Sedaris’ shrewdly sketched world travelogue, hilarious anecdotes, and frank reflections on loved ones, and life’s myriad absurdities and cruelties major and minor, make for a delectably sardonic, rueful, and provocative chronicle.
The celebrated humorist returns with more offhand observations on the weird and tiresome in these sparkling diary excerpts ... The proceedings are saturated with Sedaris’s trademark irony, wherein the search for energizing squalor ends only in the purgatory of the banal ... They may not stick to your ribs, but Sedaris’s memoiristic nuggets are always tasty.

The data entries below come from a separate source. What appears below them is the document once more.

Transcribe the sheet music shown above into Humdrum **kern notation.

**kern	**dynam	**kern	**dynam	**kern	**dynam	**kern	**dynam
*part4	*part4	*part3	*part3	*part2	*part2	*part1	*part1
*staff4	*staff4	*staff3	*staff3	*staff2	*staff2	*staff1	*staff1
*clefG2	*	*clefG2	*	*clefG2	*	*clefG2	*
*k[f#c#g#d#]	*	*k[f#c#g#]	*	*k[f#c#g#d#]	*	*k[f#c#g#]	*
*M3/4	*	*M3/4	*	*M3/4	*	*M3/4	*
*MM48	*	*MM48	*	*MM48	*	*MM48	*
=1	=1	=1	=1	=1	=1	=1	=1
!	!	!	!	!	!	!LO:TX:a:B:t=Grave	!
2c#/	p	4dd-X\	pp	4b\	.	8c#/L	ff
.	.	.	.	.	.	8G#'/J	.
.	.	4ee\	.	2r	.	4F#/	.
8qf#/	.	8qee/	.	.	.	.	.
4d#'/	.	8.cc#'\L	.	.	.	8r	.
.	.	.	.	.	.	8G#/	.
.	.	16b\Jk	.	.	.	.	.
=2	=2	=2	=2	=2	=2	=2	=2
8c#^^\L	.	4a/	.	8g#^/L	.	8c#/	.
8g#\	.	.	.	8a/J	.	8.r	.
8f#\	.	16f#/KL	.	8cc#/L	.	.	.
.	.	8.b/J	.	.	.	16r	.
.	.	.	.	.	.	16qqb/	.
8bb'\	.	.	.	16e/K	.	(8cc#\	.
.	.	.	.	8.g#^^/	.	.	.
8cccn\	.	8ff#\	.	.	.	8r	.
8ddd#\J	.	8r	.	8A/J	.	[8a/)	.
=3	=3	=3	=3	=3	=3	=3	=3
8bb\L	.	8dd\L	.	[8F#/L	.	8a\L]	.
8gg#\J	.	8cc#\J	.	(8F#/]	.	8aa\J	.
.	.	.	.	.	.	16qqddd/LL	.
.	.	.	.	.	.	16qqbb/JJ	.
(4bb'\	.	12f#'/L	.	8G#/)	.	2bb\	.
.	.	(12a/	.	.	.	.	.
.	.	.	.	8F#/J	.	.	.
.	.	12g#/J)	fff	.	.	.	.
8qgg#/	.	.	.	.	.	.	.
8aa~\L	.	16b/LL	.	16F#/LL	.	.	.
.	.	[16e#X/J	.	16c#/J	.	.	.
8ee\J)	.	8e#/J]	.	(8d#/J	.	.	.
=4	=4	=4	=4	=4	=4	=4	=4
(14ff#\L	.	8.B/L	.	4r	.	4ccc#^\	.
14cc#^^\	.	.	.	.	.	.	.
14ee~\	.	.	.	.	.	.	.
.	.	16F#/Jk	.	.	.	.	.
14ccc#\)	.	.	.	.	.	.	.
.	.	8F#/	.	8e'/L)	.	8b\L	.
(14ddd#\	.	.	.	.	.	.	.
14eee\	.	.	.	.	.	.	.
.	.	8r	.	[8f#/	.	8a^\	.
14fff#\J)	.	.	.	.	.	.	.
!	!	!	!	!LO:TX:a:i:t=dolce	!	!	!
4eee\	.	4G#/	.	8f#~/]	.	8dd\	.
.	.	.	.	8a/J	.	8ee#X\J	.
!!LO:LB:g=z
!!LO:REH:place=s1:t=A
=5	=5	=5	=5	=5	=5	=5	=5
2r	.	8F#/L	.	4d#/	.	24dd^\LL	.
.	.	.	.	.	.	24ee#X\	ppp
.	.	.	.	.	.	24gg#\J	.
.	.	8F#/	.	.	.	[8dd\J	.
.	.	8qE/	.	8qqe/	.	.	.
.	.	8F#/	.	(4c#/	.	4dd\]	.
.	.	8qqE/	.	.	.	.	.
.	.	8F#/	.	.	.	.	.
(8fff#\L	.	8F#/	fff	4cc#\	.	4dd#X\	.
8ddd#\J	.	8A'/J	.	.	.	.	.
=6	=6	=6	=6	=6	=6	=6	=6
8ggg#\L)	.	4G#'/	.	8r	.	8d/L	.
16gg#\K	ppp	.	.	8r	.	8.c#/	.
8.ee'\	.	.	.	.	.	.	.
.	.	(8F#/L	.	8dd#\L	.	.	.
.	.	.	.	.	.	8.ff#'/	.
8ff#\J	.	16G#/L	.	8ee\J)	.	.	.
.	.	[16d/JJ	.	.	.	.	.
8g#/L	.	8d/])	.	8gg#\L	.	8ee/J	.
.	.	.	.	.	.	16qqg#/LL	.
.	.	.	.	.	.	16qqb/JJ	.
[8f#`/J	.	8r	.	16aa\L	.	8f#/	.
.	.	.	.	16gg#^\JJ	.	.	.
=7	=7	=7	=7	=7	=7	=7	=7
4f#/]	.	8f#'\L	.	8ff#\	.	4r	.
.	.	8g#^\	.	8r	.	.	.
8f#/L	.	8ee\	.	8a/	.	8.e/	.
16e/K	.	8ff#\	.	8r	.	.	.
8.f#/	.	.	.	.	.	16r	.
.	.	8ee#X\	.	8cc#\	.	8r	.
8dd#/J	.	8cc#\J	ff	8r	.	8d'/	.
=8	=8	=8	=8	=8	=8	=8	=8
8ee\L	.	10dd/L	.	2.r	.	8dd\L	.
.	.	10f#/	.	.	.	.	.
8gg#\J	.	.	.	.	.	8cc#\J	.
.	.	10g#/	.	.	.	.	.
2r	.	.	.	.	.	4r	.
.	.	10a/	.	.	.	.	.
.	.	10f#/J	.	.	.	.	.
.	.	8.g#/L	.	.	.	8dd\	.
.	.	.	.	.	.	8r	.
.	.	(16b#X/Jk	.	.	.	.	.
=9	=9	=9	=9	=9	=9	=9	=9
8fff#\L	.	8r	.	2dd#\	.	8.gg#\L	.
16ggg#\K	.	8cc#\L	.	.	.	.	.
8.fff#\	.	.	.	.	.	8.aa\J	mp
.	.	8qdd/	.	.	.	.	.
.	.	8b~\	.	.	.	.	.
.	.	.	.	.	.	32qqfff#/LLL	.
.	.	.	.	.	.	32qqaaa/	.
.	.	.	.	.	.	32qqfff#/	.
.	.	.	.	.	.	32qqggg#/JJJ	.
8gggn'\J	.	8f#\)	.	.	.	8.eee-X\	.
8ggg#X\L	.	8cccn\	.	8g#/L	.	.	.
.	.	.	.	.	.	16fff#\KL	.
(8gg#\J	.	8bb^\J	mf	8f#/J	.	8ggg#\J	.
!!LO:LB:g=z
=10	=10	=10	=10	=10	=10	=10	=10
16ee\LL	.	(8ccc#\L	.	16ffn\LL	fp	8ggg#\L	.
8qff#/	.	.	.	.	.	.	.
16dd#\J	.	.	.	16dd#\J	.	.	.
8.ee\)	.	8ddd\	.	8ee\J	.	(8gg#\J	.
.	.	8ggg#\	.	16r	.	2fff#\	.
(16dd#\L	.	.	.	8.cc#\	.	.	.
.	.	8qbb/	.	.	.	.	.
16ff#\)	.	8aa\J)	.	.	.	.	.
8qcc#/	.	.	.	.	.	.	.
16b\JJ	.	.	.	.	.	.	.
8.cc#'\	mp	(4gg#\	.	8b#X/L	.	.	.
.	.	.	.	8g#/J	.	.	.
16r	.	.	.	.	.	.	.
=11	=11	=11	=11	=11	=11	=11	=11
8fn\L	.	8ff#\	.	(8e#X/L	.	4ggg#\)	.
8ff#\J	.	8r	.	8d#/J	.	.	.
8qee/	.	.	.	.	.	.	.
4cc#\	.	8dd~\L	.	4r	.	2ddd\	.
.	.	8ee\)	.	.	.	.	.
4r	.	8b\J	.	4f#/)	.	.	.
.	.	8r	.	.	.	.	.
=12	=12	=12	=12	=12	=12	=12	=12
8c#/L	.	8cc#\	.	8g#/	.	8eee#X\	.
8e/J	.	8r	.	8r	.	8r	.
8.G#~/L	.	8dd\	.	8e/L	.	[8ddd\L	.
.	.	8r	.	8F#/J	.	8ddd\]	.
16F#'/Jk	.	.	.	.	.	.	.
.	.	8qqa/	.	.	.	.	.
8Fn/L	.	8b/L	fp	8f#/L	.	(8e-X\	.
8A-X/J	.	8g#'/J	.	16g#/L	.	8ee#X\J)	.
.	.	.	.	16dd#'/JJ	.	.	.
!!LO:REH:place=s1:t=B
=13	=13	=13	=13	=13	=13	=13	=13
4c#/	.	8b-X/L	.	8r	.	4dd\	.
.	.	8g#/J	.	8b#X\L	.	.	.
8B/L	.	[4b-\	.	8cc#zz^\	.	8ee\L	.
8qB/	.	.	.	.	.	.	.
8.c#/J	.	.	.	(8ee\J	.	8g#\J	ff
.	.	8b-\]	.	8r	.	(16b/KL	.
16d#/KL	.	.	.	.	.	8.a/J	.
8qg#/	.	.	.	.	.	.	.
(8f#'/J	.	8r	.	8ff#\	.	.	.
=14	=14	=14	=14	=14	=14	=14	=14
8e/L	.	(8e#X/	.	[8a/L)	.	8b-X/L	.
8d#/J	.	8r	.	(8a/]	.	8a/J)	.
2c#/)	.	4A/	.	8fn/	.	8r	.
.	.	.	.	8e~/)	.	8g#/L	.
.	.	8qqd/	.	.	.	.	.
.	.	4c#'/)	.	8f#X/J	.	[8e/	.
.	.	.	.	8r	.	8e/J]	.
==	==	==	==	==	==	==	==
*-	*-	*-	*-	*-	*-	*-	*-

The flashpoints of the modern era...pop up throughout these entries, but mainly so the author can sail past them with his usual irreverence ... His bottomless capacity to make everything about him doesn’t read as selfishness or ignorance, though; as with all good comics, the particulars of his life are stand-ins for everybody’s foibles and frustrations ... The tone and form of the diaries shift; he’s sometimes glib, sometimes contemplative, sometimes content just to catalog funny stuff he overhears. So for better or worse, he’s a humorist who’ll go anywhere ... A rich trove for hardcore Sedaris fans, though no more personally revealing than his well-shaped essays.